The second most popular option is the PAm Clover Mix. Unlike the rapid fall growth of the Mustard Mix, it grows very slowly over the winter. Depending on planting date, bloom will begin in March and can be prolonged with irrigation or rainfall. Clovers are nitrogen fixing. Crimson Clover, for example, will add 100-150 pounds of nitrogen per acre to the soil. It should also be noted that clovers are abundant sources of nectar for bees.
15% Annual Medic
17% Balansa Clover
25% Persian Clover
10% Crimson Clover
25% Berseem Clover
8% Hykon Rose Clover
15 lbs/acre for broadcast planting
10 lbs/acre rate for drill planting
The best method for planting is direct seeding with drill equipment. If broadcast seeding is the only option then a good, fine seed bed is desirable since most of the seeds are very small like alfalfa. Ideally the soil should be disked, cultipacked with a ring roller, planted and rolled a second time. Clovers grow slower than mustards so an application of grass specific herbicide may benefit this mix from competition with grasses.
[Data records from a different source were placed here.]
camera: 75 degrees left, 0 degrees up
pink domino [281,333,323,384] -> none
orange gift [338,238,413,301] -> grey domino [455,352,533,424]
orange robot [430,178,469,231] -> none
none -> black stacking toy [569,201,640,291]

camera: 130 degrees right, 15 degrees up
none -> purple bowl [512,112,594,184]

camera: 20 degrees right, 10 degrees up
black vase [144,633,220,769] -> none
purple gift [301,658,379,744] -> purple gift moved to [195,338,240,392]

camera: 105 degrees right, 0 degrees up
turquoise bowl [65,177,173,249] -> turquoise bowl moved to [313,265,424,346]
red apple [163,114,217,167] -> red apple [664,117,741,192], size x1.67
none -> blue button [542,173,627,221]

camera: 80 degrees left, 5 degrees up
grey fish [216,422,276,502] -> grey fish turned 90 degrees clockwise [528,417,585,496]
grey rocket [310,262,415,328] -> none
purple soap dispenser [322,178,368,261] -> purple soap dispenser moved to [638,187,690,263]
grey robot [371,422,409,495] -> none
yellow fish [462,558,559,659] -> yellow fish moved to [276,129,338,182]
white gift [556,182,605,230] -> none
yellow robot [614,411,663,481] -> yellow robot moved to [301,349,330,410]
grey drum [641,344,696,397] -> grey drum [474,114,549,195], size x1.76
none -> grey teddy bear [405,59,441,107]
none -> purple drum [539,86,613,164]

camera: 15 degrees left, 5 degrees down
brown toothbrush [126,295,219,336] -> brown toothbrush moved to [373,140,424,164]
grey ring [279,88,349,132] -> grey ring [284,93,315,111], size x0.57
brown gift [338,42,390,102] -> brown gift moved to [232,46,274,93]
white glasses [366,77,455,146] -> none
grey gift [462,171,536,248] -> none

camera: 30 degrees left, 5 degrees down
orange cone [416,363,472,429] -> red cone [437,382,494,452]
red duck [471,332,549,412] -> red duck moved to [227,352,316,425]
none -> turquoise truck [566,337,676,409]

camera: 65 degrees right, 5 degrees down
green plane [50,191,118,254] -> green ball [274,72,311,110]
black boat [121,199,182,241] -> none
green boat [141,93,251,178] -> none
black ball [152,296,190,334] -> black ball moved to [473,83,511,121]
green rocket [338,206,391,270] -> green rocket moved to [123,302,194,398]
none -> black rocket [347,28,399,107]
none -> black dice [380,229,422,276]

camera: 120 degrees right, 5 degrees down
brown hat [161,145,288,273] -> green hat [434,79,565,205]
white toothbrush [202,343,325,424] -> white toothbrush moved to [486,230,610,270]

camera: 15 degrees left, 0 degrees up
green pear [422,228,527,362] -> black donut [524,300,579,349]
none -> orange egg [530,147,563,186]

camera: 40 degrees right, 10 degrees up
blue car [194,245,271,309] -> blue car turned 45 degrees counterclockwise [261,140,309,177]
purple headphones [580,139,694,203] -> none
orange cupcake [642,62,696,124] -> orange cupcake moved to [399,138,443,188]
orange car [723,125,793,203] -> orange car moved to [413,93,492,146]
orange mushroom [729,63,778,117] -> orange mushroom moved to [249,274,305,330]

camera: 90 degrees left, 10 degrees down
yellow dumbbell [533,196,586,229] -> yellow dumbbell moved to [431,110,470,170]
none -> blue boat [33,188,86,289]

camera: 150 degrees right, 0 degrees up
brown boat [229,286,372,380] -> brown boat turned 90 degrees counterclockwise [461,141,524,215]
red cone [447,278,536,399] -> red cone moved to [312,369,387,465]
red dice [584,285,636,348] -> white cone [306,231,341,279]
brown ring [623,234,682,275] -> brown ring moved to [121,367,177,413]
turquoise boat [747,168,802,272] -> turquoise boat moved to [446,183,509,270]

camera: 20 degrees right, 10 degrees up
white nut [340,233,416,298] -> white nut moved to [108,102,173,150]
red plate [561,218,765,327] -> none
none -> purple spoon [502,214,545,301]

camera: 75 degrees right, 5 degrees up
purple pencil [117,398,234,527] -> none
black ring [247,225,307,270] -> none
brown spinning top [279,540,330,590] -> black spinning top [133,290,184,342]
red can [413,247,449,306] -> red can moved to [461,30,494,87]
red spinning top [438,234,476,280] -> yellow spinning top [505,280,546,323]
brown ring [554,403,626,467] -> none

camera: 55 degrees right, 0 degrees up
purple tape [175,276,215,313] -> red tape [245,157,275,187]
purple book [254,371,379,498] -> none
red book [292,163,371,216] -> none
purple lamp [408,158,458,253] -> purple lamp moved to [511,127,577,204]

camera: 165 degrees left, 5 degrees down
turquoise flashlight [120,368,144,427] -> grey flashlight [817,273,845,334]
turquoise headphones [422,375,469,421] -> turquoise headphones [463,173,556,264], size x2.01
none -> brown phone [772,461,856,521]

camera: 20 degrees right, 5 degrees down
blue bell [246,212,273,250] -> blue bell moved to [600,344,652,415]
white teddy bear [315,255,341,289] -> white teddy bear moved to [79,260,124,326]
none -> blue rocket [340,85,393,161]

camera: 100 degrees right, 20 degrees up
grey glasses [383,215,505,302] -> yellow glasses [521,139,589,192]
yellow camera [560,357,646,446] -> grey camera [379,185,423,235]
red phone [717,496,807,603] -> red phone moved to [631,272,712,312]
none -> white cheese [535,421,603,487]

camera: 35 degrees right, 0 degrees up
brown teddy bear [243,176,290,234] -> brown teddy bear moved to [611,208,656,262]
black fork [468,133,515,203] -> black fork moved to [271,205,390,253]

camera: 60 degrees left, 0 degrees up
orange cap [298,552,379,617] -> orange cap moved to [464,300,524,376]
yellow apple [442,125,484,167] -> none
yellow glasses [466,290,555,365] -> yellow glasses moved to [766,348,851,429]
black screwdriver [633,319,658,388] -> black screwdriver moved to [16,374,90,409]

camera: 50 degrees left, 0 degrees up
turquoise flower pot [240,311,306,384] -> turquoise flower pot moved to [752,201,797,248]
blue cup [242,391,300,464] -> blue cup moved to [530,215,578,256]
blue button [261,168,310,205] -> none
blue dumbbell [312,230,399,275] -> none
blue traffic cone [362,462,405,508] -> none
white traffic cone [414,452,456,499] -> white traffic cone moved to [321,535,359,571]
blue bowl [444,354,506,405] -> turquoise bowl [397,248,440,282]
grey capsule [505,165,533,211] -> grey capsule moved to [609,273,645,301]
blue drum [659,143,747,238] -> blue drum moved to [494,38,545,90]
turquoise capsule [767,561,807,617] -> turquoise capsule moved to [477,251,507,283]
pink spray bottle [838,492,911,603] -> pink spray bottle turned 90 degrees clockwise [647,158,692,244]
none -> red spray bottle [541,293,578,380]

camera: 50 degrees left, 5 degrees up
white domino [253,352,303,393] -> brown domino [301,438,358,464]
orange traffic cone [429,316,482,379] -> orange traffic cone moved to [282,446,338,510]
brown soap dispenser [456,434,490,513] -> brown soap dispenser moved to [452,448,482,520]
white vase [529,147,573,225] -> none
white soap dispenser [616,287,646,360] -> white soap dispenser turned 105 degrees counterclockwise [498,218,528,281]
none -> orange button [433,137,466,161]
Use a grain drill, no till drill, broadcaster, or even a hand-held broadcaster on small areas to evenly distribute the seed. No fertilizer needed. If able to irrigate, ensure the root zone has available water until the roots reach 6” depth.
After Sept. 10th through Nov. 10th, while soil is still warm (above 55⁰). However, earlier plantings of seed receive more seasonal rain thus reducing irrigation requirements. Plant no more than 1/8” to 1/4” deep. Plant in-between tree rows, fence lines, fallow areas where trees are taken out of production, and in orchard margins or borders.
14 days with enough moisture, will grow slow through the winter.
Early March and will continue through mid-April or a little later depending on rainfall patterns.
This mix should be allowed to grow into May and June so it sets seeds and to provide the longest bloom possible. Thereafter, it can be mowed, disked and killed. To encourage reseeding, do not chip or disk but roll to push seeds into ground.